**TASK**
Provide the count of lines below that include the word "перед", without any accompanying remarks.
[[ MATERIAL SHOWN, beginning ]]
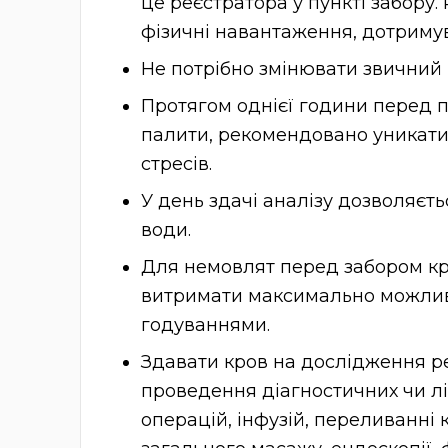
це реєстратора у пункті забор
фізичні навантаження, дотриму
Не потрібно змінювати звичний
Протягом однієї години перед 
палити, рекомендовано уникати
стресів.
У день здачі аналізу дозволяєть
води.
Для немовлят перед забором кр
витримати максимально можли
годуваннями.
Здавати кров на дослідження 
проведення діагностичних чи л
операцій, інфузій, переливанні кро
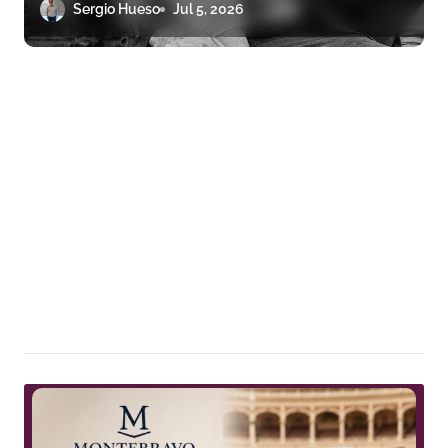
Sergio Hueso
Jul 5, 2026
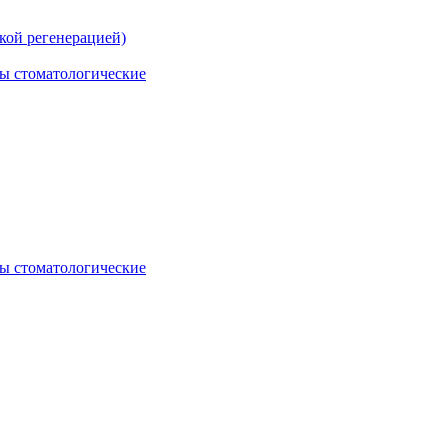
кой регенерацией)
ы стоматологические
ы стоматологические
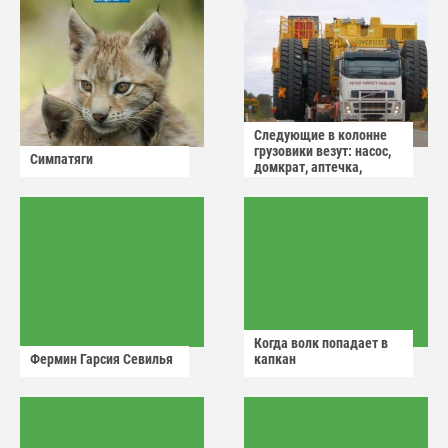
Следующие в колонне
грузовики везут: насос,
Симпатяги
домкрат, аптечка,
аварийный знак
Когда волк попадает в
Фермин Гарсия Севилья
капкан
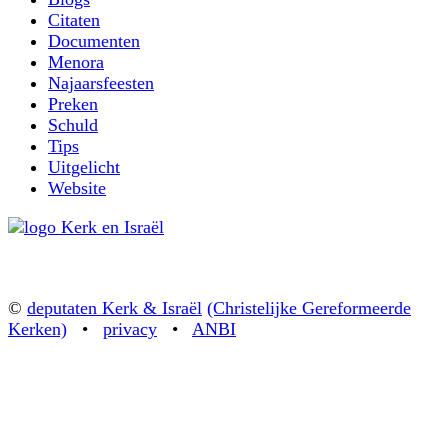
Citaten
Documenten
Menora
Najaarsfeesten
Preken
Schuld
Tips
Uitgelicht
Website
©
deputaten Kerk & Israël
(Christelijke Gereformeerde
Kerken)
•
privacy
•
ANBI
[[ MATERIAL SHOWN, end ]]
**ANSWER SPACE**
2